In this lesson, we improved this process by writing a more complex query that uses the database to select stars based on proper motion. This process requires more computation on the Gaia server, but then we’re able to either:

  1. Search the same region and download less data, or

  2. Search a larger region while still downloading a manageable amount of data.

In the next lesson, we’ll learn about the databased JOIN operation and use it to download photometry data from Pan-STARRS.

Best practices

  • When possible, “move the computation to the data”; that is, do as much of the work as possible on the database server before downloading the data.
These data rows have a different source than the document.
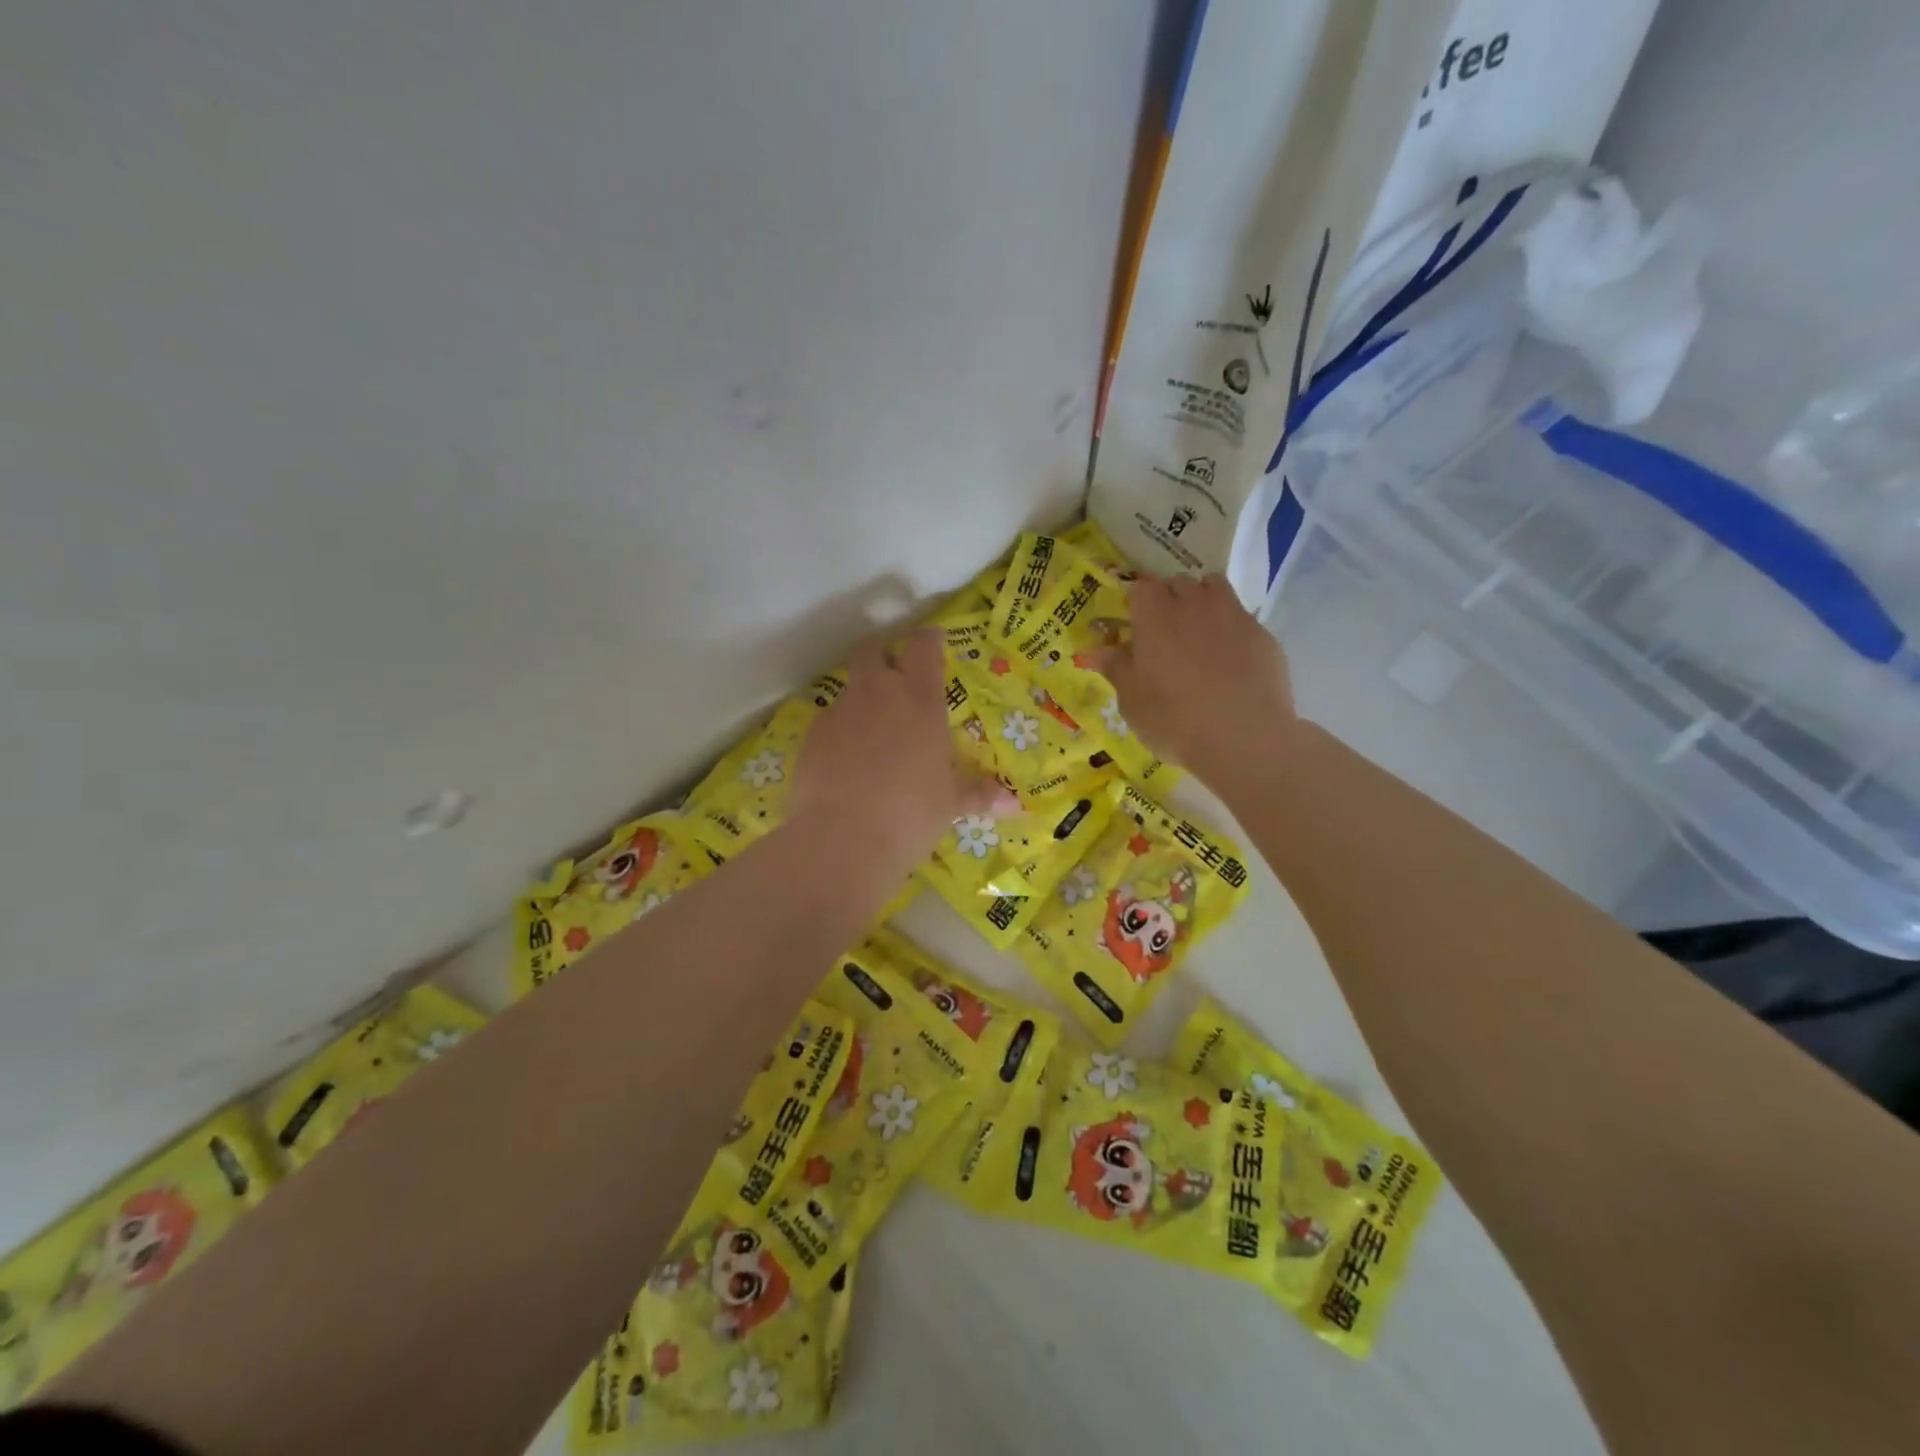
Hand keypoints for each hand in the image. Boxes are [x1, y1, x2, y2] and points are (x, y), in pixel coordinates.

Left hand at [792, 629, 1016, 871]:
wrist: (844, 838)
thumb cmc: (911, 814)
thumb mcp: (950, 804)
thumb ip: (979, 794)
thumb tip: (1015, 806)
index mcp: (920, 701)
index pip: (923, 646)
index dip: (928, 638)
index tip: (933, 640)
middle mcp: (878, 694)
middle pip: (871, 650)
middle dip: (881, 656)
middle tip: (892, 678)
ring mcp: (840, 712)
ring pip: (848, 687)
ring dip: (859, 699)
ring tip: (869, 732)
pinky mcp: (810, 736)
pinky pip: (827, 722)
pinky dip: (837, 732)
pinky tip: (843, 762)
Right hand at [1099, 574, 1296, 786]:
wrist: (1244, 738)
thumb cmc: (1174, 720)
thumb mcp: (1132, 702)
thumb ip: (1116, 669)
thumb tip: (1098, 651)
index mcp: (1155, 617)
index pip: (1141, 588)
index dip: (1138, 603)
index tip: (1135, 625)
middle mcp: (1193, 605)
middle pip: (1178, 583)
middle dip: (1170, 599)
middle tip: (1165, 632)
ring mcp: (1232, 615)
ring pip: (1214, 588)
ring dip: (1203, 601)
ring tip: (1200, 633)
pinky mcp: (1263, 634)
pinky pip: (1241, 617)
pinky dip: (1232, 628)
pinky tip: (1231, 660)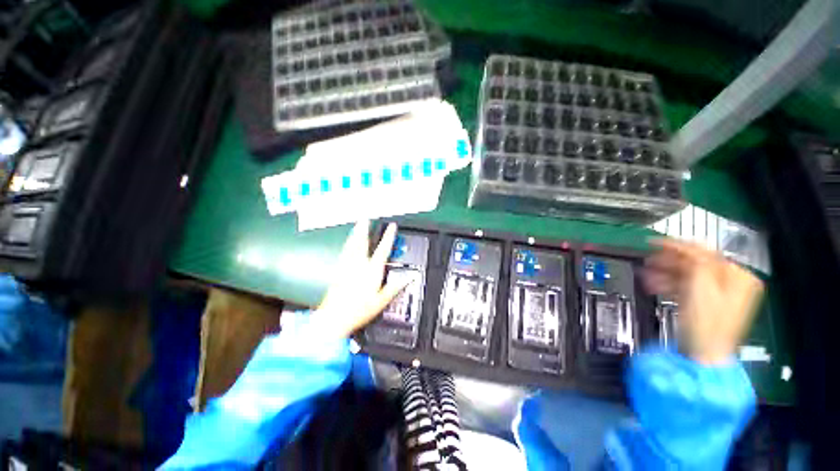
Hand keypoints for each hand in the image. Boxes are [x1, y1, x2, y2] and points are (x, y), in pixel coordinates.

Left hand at [312, 220, 408, 339]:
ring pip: (352, 244)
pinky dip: (348, 243)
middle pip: (362, 242)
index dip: (388, 237)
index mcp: (371, 271)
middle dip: (365, 228)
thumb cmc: (359, 310)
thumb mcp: (381, 301)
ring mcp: (347, 266)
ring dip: (355, 233)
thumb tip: (409, 278)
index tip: (392, 226)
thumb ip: (395, 287)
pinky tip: (348, 241)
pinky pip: (345, 251)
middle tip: (366, 217)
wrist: (334, 318)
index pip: (383, 250)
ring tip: (357, 224)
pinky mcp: (339, 270)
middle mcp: (358, 265)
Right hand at [643, 238, 763, 364]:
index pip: (705, 252)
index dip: (677, 246)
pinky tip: (654, 284)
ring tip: (646, 274)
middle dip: (669, 261)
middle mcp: (732, 282)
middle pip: (695, 263)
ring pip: (688, 274)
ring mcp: (720, 293)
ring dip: (665, 273)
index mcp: (738, 276)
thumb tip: (685, 249)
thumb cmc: (706, 322)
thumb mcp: (701, 286)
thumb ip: (696, 262)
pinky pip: (687, 286)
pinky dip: (670, 283)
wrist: (703, 354)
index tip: (654, 242)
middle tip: (647, 259)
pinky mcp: (706, 302)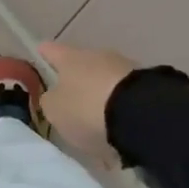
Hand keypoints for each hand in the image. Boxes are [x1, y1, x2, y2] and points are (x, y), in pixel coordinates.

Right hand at [39, 41, 138, 166]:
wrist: (140, 115)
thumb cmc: (86, 108)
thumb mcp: (55, 110)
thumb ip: (51, 102)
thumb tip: (55, 97)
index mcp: (71, 58)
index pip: (52, 51)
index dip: (45, 53)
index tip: (40, 51)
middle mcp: (98, 57)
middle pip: (82, 67)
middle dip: (77, 83)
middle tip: (71, 105)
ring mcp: (125, 69)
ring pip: (106, 84)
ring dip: (100, 101)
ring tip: (97, 129)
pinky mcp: (147, 87)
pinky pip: (125, 101)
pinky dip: (119, 115)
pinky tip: (117, 136)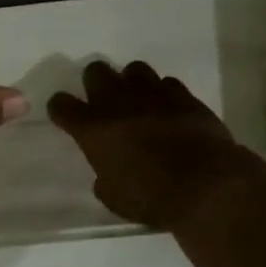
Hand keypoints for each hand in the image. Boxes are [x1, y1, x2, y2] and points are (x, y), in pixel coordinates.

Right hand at [48, 60, 252, 228]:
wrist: (205, 186)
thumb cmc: (150, 197)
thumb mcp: (112, 197)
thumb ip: (104, 177)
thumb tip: (109, 171)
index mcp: (92, 129)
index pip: (61, 104)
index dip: (60, 109)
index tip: (65, 117)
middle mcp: (118, 103)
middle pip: (96, 71)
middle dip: (95, 84)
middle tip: (103, 104)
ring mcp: (154, 95)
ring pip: (134, 69)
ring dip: (131, 83)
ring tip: (138, 102)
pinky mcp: (185, 97)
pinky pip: (167, 84)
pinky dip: (163, 94)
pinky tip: (168, 111)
  • For most applications, saving data in FITS or HDF5 is better than CSV. FITS and HDF5 are binary formats, so the files are usually smaller, and they store metadata, so you don’t lose anything when you read the file back.

  • On the other hand, CSV is a “least common denominator” format; that is, it can be read by practically any application that works with data.